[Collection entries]
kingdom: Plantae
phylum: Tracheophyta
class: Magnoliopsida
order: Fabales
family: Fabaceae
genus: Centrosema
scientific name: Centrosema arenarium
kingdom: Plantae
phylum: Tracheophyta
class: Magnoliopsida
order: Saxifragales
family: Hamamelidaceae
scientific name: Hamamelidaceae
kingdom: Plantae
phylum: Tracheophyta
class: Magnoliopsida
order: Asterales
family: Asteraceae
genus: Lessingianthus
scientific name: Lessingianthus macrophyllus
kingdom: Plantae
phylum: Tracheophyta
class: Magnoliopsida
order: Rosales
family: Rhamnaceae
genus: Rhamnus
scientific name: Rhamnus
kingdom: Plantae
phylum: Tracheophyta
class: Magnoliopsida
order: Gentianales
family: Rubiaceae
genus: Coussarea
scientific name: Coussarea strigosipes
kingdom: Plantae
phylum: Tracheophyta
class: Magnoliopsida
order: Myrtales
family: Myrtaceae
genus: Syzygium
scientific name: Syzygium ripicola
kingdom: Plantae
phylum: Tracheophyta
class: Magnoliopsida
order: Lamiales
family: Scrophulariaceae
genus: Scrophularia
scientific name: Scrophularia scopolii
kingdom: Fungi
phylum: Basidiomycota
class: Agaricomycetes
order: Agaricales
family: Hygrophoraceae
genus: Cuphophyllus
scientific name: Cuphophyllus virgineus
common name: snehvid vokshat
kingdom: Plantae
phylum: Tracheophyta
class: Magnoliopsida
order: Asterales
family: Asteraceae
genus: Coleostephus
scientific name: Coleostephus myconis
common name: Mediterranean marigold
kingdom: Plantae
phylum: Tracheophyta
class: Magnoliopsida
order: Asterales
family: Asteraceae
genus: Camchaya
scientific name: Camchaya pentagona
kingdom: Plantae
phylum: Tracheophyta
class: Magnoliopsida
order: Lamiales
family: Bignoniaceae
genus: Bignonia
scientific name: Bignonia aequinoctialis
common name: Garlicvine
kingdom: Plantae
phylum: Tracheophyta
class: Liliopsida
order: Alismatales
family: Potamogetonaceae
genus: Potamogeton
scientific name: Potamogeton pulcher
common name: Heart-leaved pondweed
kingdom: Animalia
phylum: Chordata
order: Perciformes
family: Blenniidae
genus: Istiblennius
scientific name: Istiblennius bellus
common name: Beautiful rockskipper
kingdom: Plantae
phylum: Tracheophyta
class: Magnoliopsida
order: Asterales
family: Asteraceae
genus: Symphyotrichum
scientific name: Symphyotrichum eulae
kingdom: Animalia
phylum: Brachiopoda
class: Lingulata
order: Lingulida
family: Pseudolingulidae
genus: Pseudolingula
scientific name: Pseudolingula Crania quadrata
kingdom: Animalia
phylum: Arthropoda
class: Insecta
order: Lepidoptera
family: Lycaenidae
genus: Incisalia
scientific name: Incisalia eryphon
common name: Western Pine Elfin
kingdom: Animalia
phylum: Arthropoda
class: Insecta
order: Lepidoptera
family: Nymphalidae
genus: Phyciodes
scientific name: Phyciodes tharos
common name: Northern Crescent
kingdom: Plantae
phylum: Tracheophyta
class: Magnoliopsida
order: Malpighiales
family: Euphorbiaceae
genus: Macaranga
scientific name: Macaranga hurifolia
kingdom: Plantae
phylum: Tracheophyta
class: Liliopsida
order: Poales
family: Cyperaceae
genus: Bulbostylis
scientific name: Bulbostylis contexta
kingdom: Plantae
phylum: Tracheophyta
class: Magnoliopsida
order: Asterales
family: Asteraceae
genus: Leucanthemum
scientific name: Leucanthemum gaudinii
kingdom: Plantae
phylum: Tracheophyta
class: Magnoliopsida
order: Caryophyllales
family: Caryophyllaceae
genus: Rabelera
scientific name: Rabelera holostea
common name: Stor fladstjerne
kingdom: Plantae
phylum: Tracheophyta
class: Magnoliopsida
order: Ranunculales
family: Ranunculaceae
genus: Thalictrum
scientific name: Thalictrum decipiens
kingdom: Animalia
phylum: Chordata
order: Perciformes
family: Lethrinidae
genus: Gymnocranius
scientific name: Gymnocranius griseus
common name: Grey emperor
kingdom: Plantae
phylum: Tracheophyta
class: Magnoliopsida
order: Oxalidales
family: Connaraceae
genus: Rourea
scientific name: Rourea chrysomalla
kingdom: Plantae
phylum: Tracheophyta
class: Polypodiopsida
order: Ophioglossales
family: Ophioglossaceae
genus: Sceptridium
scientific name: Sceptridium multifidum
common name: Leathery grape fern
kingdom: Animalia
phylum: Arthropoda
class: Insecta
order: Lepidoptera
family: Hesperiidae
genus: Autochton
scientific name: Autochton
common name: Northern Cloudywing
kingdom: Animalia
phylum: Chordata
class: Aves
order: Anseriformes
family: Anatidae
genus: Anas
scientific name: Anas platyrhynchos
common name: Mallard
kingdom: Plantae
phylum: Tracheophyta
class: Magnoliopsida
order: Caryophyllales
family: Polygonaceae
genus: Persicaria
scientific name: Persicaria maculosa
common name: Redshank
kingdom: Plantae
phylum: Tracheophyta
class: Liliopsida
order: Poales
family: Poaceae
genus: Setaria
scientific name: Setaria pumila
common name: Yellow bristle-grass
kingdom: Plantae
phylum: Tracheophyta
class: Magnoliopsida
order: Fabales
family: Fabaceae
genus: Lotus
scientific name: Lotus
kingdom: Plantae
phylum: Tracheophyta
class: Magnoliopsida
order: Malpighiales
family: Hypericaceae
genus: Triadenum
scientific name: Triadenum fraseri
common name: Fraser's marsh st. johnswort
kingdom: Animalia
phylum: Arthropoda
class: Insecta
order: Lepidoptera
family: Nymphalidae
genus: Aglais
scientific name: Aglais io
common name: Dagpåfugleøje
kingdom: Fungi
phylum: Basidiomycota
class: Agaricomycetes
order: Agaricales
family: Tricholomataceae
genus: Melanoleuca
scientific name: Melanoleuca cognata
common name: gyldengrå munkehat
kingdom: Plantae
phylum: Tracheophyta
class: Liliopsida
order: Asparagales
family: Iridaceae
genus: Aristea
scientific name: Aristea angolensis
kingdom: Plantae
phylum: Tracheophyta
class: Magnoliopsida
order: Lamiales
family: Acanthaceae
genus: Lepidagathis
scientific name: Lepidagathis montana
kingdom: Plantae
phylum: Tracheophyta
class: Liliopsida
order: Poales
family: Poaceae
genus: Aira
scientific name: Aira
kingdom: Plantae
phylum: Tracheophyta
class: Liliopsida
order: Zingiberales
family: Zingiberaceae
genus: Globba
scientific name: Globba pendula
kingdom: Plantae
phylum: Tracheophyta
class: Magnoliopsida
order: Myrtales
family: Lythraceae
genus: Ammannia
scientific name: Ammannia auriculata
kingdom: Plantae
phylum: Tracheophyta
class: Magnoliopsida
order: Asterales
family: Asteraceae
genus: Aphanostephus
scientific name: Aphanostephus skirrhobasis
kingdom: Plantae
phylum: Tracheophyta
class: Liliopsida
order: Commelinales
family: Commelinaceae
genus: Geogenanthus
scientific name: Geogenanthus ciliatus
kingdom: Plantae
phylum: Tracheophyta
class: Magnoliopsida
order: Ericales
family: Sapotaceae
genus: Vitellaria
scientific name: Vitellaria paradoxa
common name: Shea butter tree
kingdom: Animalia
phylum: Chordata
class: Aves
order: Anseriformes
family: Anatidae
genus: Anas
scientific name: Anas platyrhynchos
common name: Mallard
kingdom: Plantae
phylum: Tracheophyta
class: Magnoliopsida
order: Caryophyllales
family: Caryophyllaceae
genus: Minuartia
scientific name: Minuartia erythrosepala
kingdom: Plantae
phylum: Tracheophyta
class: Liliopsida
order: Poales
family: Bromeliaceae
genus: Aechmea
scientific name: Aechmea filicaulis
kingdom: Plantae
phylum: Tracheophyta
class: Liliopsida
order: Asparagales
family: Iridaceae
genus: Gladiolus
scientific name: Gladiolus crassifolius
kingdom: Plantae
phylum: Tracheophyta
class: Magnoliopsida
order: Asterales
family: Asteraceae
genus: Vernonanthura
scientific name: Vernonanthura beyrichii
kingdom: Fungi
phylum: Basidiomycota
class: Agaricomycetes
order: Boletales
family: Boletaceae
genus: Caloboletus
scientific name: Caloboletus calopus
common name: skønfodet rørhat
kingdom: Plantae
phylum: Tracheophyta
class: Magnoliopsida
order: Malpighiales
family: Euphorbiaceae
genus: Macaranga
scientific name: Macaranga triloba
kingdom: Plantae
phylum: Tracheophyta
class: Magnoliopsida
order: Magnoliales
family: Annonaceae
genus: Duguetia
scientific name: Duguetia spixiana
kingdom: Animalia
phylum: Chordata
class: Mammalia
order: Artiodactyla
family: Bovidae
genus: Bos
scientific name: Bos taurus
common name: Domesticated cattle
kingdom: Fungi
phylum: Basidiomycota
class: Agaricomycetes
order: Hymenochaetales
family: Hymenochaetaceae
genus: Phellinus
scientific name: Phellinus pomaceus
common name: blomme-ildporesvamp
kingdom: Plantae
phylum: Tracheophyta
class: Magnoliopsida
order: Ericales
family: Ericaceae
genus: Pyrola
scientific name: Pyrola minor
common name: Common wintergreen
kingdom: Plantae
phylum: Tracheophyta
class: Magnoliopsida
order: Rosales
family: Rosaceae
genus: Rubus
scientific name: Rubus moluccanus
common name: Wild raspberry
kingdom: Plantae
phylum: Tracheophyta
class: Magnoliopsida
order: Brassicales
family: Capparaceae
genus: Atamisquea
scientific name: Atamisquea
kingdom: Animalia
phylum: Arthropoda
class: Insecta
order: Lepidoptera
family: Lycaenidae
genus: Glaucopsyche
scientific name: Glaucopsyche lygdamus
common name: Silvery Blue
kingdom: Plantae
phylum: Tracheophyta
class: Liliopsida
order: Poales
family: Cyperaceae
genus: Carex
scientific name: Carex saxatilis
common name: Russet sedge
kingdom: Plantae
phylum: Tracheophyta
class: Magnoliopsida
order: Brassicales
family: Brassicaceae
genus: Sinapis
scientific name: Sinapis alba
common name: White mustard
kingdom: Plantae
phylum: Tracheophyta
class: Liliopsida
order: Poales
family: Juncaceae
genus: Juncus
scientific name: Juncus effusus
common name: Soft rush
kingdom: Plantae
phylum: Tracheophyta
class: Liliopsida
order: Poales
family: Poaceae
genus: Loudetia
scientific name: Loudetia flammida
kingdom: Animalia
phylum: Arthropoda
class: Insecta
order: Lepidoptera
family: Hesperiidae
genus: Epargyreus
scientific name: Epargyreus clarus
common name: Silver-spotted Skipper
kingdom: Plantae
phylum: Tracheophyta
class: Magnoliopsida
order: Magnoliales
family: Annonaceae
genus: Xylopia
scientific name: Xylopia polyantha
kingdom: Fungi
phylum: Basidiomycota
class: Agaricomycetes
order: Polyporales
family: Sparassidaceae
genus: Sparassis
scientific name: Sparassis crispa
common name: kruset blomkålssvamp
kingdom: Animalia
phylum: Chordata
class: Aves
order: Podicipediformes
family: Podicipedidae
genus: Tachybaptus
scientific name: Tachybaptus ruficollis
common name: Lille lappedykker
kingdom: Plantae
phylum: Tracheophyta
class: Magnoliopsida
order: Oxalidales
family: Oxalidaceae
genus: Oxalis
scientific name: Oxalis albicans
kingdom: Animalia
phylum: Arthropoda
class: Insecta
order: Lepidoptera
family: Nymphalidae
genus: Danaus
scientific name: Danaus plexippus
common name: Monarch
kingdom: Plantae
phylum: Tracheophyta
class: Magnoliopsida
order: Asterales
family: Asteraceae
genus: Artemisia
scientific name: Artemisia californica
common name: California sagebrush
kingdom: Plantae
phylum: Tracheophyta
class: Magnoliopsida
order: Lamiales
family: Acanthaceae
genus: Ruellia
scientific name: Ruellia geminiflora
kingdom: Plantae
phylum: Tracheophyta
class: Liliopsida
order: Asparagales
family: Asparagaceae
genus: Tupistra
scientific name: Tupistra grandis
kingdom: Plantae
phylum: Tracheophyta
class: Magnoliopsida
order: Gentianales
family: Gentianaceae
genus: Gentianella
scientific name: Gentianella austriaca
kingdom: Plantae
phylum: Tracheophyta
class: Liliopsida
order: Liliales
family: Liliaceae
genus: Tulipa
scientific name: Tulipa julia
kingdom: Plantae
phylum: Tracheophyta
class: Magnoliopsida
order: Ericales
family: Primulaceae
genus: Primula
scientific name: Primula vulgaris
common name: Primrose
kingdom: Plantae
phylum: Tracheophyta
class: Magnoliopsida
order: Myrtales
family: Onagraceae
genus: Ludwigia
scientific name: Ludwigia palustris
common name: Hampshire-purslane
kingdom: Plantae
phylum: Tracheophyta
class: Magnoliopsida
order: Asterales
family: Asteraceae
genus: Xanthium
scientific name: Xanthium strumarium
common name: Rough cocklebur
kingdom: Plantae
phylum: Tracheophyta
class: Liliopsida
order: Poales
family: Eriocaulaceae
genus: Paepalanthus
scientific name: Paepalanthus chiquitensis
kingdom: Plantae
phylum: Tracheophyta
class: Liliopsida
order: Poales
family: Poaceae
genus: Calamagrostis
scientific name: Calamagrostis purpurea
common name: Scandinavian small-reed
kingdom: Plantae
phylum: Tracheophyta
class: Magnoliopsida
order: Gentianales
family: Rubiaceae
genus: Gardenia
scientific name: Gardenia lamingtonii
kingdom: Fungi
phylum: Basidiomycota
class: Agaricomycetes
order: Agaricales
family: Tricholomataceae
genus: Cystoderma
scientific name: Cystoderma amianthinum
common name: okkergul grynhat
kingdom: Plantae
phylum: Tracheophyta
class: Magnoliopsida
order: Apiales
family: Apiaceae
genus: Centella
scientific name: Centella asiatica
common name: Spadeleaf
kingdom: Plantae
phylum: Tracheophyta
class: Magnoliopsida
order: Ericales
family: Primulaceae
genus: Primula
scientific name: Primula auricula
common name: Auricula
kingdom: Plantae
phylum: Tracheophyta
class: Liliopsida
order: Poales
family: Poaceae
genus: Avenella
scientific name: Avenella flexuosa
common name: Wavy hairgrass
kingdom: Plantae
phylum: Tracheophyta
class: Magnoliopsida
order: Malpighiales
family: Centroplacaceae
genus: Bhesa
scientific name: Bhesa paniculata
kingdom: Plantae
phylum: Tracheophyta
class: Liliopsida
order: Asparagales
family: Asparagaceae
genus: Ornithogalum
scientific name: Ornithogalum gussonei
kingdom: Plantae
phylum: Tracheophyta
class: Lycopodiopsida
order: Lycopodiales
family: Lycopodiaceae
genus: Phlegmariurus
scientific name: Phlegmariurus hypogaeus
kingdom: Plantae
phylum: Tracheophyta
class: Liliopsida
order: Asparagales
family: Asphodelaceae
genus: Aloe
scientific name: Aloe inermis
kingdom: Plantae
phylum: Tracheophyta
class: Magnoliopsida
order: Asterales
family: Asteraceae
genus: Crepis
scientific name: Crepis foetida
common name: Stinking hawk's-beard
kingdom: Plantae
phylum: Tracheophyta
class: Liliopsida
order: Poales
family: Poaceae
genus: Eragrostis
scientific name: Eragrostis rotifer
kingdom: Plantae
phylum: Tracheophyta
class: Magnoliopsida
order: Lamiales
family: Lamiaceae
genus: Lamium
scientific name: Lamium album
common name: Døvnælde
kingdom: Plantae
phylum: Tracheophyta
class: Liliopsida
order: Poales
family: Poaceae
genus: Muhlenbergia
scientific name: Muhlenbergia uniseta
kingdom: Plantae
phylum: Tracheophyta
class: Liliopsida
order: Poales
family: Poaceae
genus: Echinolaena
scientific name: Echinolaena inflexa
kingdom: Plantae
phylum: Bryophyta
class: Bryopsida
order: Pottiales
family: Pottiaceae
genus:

#### Task goal
Arrange the entries as a Markdown table with columns named Row and Line, leaving out blank lines. Start at the line that contains "genus: Symphyotrichum" and end after the line that contains "scientific name: Incisalia eryphon".

#### Answer to this problem
| Row | Line |
|---|---|
| 1 | genus: Symphyotrichum |
| 2 | scientific name: Symphyotrichum eulae |
| 3 | kingdom: Animalia |
| 4 | phylum: Brachiopoda |
| 5 | class: Lingulata |
| 6 | order: Lingulida |
| 7 | family: Pseudolingulidae |
| 8 | genus: Pseudolingula |
| 9 | scientific name: Pseudolingula Crania quadrata |
| 10 | kingdom: Animalia |
| 11 | phylum: Arthropoda |
| 12 | class: Insecta |
| 13 | order: Lepidoptera |
| 14 | family: Lycaenidae |
| 15 | genus: Incisalia |
| 16 | scientific name: Incisalia eryphon |